If you are reading this, then you probably know all about the TOR project and what it does.
Anyone with enough technical knowledge can build a website on the deep web with a .onion domain.
Unlike traditional websites that can be found via Google, hidden websites on the TOR network reveal nothing about its location or who created it.
This of course means that no one knows exactly how many websites there are on the deep web.
Well, everything could be about to change.
The TOR project leader, Roger Dingledine, wants to start collecting more information about hidden services without harming privacy.
This would include the total number hidden websites that exist and how much of the TOR network load they account for.
“It should help researchers understand the breakdown of Tor traffic, how hidden services are distributed and advertised, and hopefully help others understand how much privacy hidden services can provide,” Tor executive director Andrew Lewman told the Daily Dot.
Hidden websites are probably TOR’s most famous use, but even experts can only offer educated guesses for how the technology is actually used.

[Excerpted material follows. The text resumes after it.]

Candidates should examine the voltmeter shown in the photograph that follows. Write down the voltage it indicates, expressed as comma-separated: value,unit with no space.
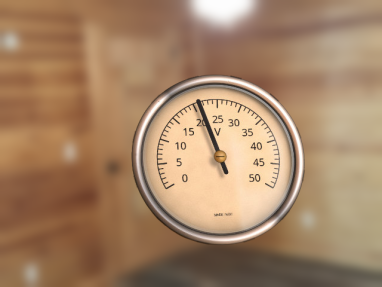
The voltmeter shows 21,V
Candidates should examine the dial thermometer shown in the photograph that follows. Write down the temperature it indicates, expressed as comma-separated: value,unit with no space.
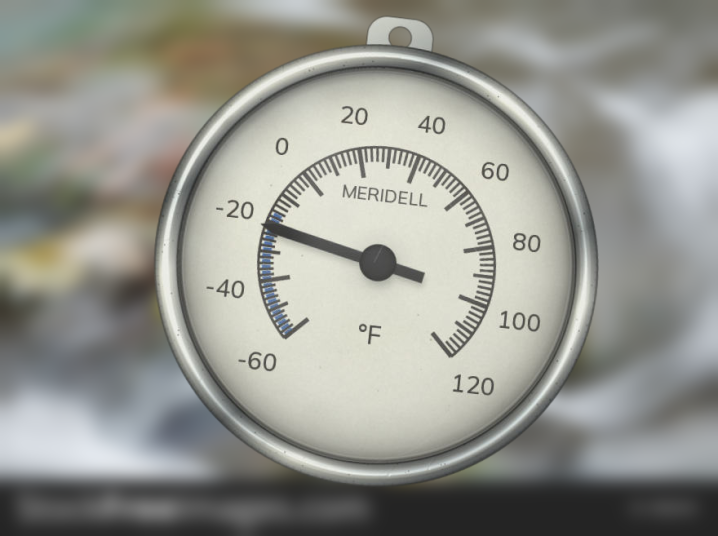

Probably one of the most famous hidden services, Silk Road was able to operate without any issues for two years because it was only accessible via TOR and was therefore extremely difficult for law enforcement to track down.
Many more uncensored websites of all kinds survive as hidden services on the TOR network.
Experts say that a staggering 96% of the internet is actually part of the “deep web”.
The hidden service, Freedom Hosting was accused by the FBI in 2013 as being “the largest facilitator of child exploitation in the world.”
It was also the biggest web host on the TOR network.
After Freedom Hosting was shut down, there was a dramatic reduction in the amount of hidden services and experts wondered if over half of all hidden services had suddenly been killed during the international police operation.
If Dingledine’s plan goes through, similar events would more easily understood.
The new statistics would be incorporated into the TOR metrics portal.
The TOR metrics portal provides insight into the vague and intricate network.
The portal currently tallies numbers like total users, network performance, and user origin.
Developing and coding the software to track hidden service statistics will require significant funding, so the Tor Project has proposed the idea to an unspecified funder.
Lewman declined to reveal who the funder is or how much money the project would require.
If the project doesn’t get funded by an investor, the project would rely on volunteers to take up the task over time.